Task description: Write out again, word for word, the lines below from the line that holds "tribunal only |" through the line that holds "D/113-2020 - Decision Notice (Approval)", omitting pictures.

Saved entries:
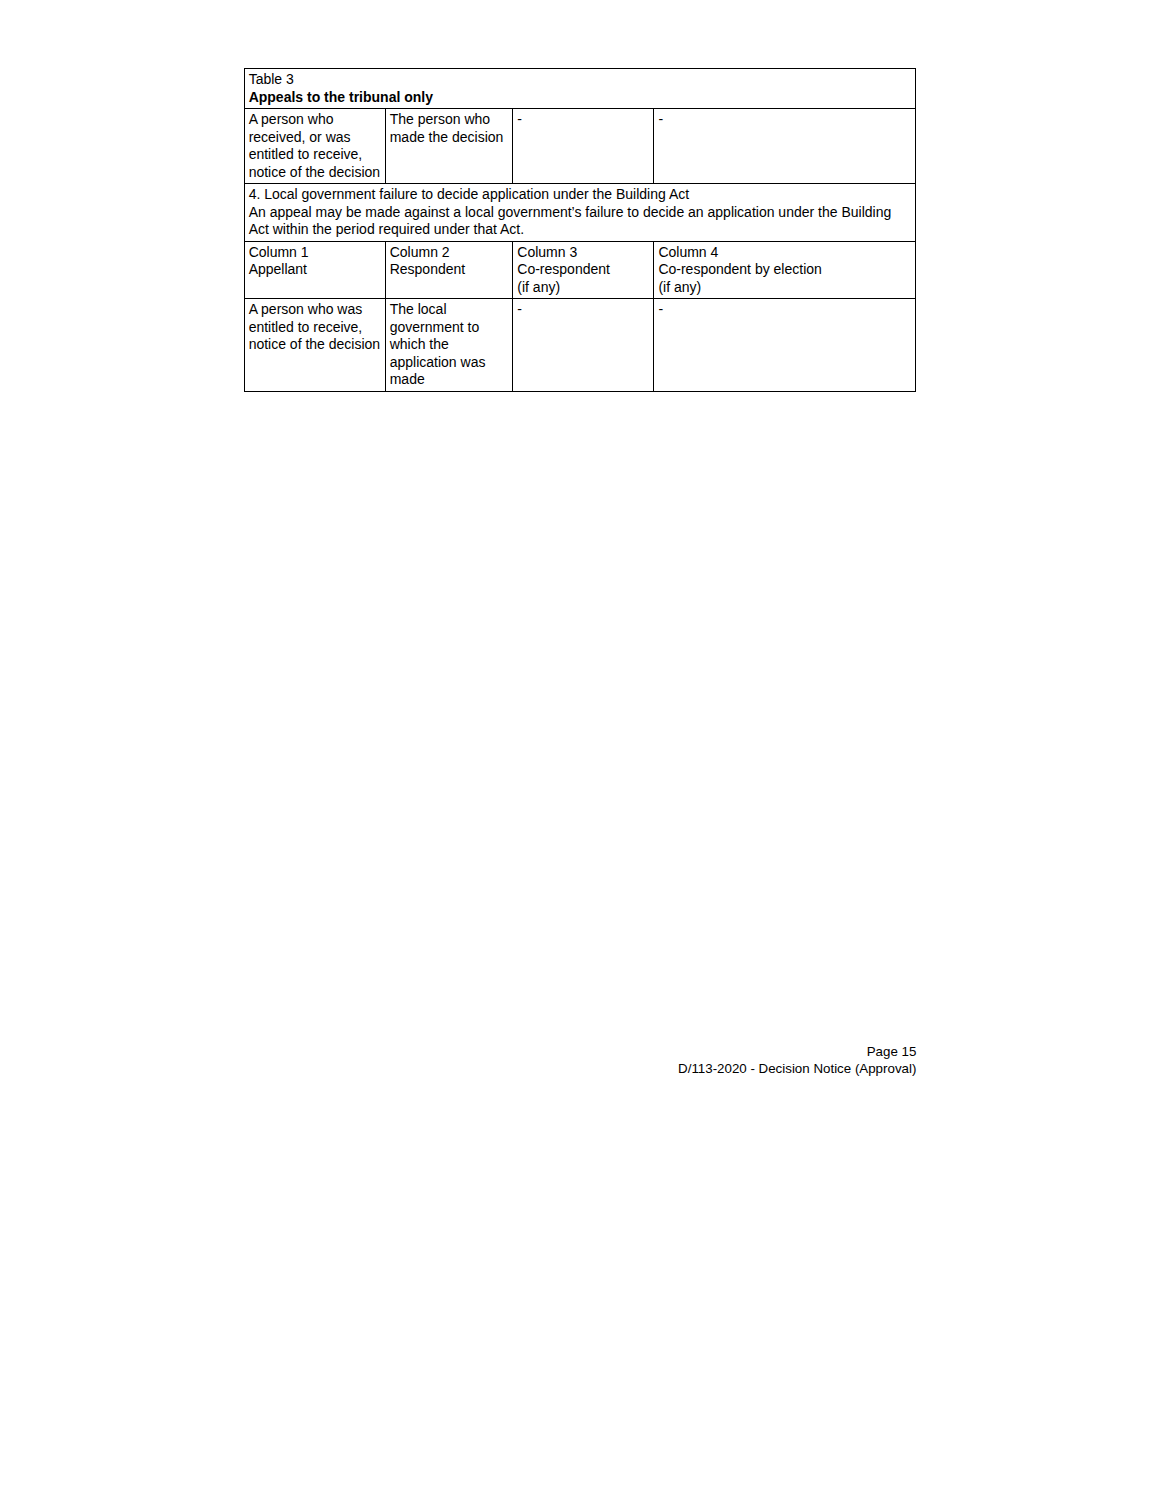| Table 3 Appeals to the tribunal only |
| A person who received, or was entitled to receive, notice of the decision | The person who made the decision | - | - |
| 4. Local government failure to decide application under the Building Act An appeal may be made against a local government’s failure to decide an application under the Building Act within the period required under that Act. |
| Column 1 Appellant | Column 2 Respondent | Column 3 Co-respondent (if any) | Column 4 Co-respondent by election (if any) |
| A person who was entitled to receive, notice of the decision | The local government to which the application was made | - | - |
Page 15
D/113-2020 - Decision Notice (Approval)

==

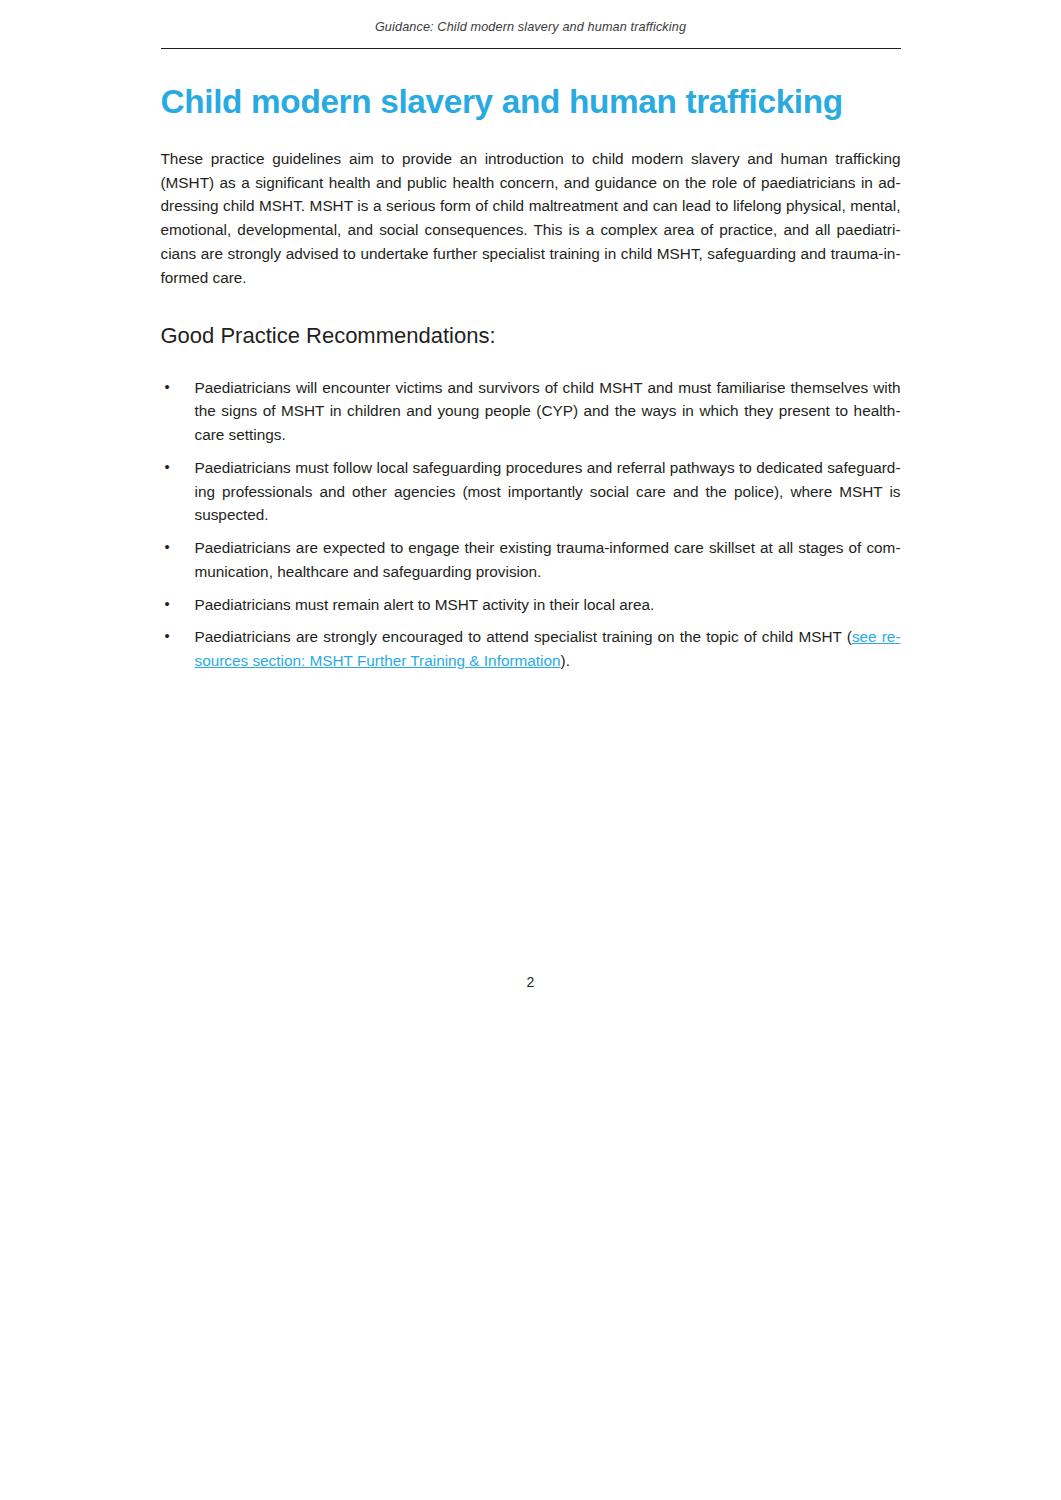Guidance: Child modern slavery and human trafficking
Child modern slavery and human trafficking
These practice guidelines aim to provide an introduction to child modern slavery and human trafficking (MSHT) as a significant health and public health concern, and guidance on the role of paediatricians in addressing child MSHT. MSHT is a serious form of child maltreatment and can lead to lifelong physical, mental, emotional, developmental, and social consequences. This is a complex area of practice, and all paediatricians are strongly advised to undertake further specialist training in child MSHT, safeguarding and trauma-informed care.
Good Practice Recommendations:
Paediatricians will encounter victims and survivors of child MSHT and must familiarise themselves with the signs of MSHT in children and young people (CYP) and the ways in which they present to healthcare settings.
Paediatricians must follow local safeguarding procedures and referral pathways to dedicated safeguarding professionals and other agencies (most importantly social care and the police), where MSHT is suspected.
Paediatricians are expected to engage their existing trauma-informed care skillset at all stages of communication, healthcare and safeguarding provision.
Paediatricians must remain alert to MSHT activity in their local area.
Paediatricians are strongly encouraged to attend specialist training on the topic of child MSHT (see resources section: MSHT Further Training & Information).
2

Output for this task:
| Table 3 Appeals to the tribunal only |
| A person who received, or was entitled to receive, notice of the decision | The person who made the decision | - | - |
| 4. Local government failure to decide application under the Building Act An appeal may be made against a local government’s failure to decide an application under the Building Act within the period required under that Act. |
| Column 1 Appellant | Column 2 Respondent | Column 3 Co-respondent (if any) | Column 4 Co-respondent by election (if any) |
| A person who was entitled to receive, notice of the decision | The local government to which the application was made | - | - |
Page 15
D/113-2020 - Decision Notice (Approval)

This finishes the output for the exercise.